While castigating the Haqqanis for the Al-Qaeda link, we should bear in mind that the Islamic State of Khorasan (ISIS-K) has gained in Afghanistan and is challenging the Taliban, mounting terrorist attacks across the country. They are not a Taliban creation. Conjecture places their provenance with Pakistan’s secret agencies and sometimes even with the dark side of American operations.
Compared to ISIS-K, Al-Qaeda in Afghanistan is small beer.

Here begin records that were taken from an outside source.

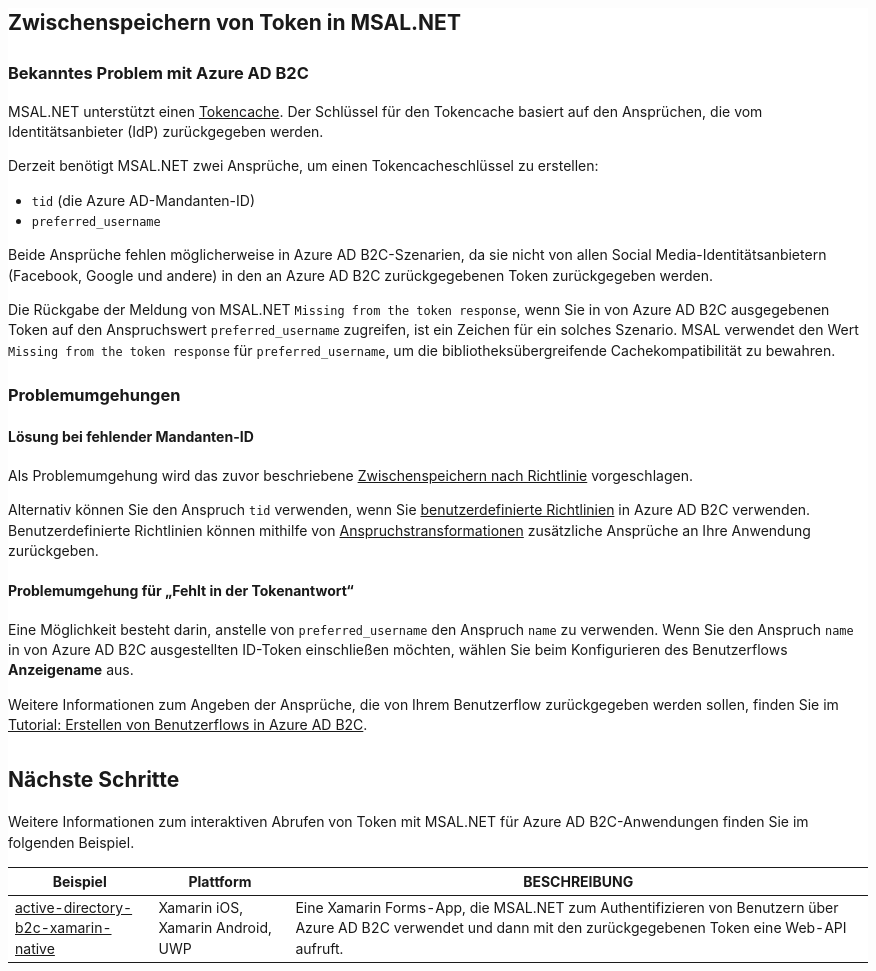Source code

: ## <a name="token-caching-in-msalnet"></a>Zwischenspeichern von Token in MSAL.NET

### <a name="known-issue-with-azure-ad-b2c"></a>Bekanntes Problem mit Azure AD B2C

MSAL.NET unterstützt einen [Tokencache](/dotnet/api/microsoft.identity.client.tokencache?view=azure-dotnet). Der Schlüssel für den Tokencache basiert auf den Ansprüchen, die vom Identitätsanbieter (IdP) zurückgegeben werden.

Derzeit benötigt MSAL.NET zwei Ansprüche, um einen Tokencacheschlüssel zu erstellen:

- `tid` (die Azure AD-Mandanten-ID)
- `preferred_username`

Beide Ansprüche fehlen möglicherweise in Azure AD B2C-Szenarien, da sie nicht von allen Social Media-Identitätsanbietern (Facebook, Google und andere) in den an Azure AD B2C zurückgegebenen Token zurückgegeben werden.

Die Rückgabe der Meldung von MSAL.NET `Missing from the token response`, wenn Sie in von Azure AD B2C ausgegebenen Token auf den Anspruchswert `preferred_username` zugreifen, ist ein Zeichen für ein solches Szenario. MSAL verwendet den Wert `Missing from the token response` für `preferred_username`, um die bibliotheksübergreifende Cachekompatibilität zu bewahren.

### <a name="workarounds"></a>Problemumgehungen

#### <a name="mitigation-for-missing-tenant-id"></a>Lösung bei fehlender Mandanten-ID

Als Problemumgehung wird das zuvor beschriebene [Zwischenspeichern nach Richtlinie](#acquire-a-token-to-apply-a-policy) vorgeschlagen.

Alternativ können Sie den Anspruch `tid` verwenden, wenn Sie [benutzerdefinierte Richtlinien](../../active-directory-b2c/custom-policy-get-started.md) in Azure AD B2C verwenden. Benutzerdefinierte Richtlinien können mithilfe von [Anspruchstransformationen](../../active-directory-b2c/claims-transformation-technical-profile.md) zusätzliche Ansprüche an Ihre Anwendung zurückgeben.

#### <a name="mitigation-for-missing-from-the-token-response"></a>Problemumgehung für „Fehlt in der Tokenantwort“

Eine Möglichkeit besteht darin, anstelle von `preferred_username` den Anspruch `name` zu verwenden. Wenn Sie den Anspruch `name` in von Azure AD B2C ausgestellten ID-Token einschließen möchten, wählen Sie beim Konfigurieren des Benutzerflows **Anzeigename** aus.

Weitere Informationen zum Angeben der Ansprüche, die von Ihrem Benutzerflow zurückgegeben werden sollen, finden Sie im [Tutorial: Erstellen von Benutzerflows in Azure AD B2C](../../active-directory-b2c/tutorial-create-user-flows.md).

## <a name="next-steps"></a>Nächste Schritte

Weitere Informationen zum interaktiven Abrufen von Token mit MSAL.NET für Azure AD B2C-Anwendungen finden Sie im folgenden Beispiel.

| Beispiel | Plattform | BESCHREIBUNG|
|------ | -------- | -----------|
|[active-directory-b2c-xamarin-native](https://github.com/Azure-Samples/active-directory-b2c-xamarin-native) | Xamarin iOS, Xamarin Android, UWP | Eine Xamarin Forms-App, die MSAL.NET zum Authentifizieren von Benutzern über Azure AD B2C verwendet und dann mit den zurückgegebenen Token eine Web-API aufruft.|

The question is why should any of this worry us. The answer isn’t complex. If Taliban returns to being its pre-2001 self with withdrawal of Western -- and Indian -- help, India can be seriously impacted on terrorism. Two, Afghanistan -- along with Iran -- plays an important part in delineating our strategic interests in Central Asia. If we walk away now, we would have ceded all leverage to China and Pakistan in Afghanistan. That would help complete India’s encirclement to the north and the west.
Afghanistan is a society and polity in transition. The Hamid Karzai years, for all their negatives, did produce the outlines of a new Afghanistan. The system in power today is undergoing a churn. The Zawahiri incident could well trigger certain unexpected happenings. We need to stand by the Afghan people in this extraordinary moment.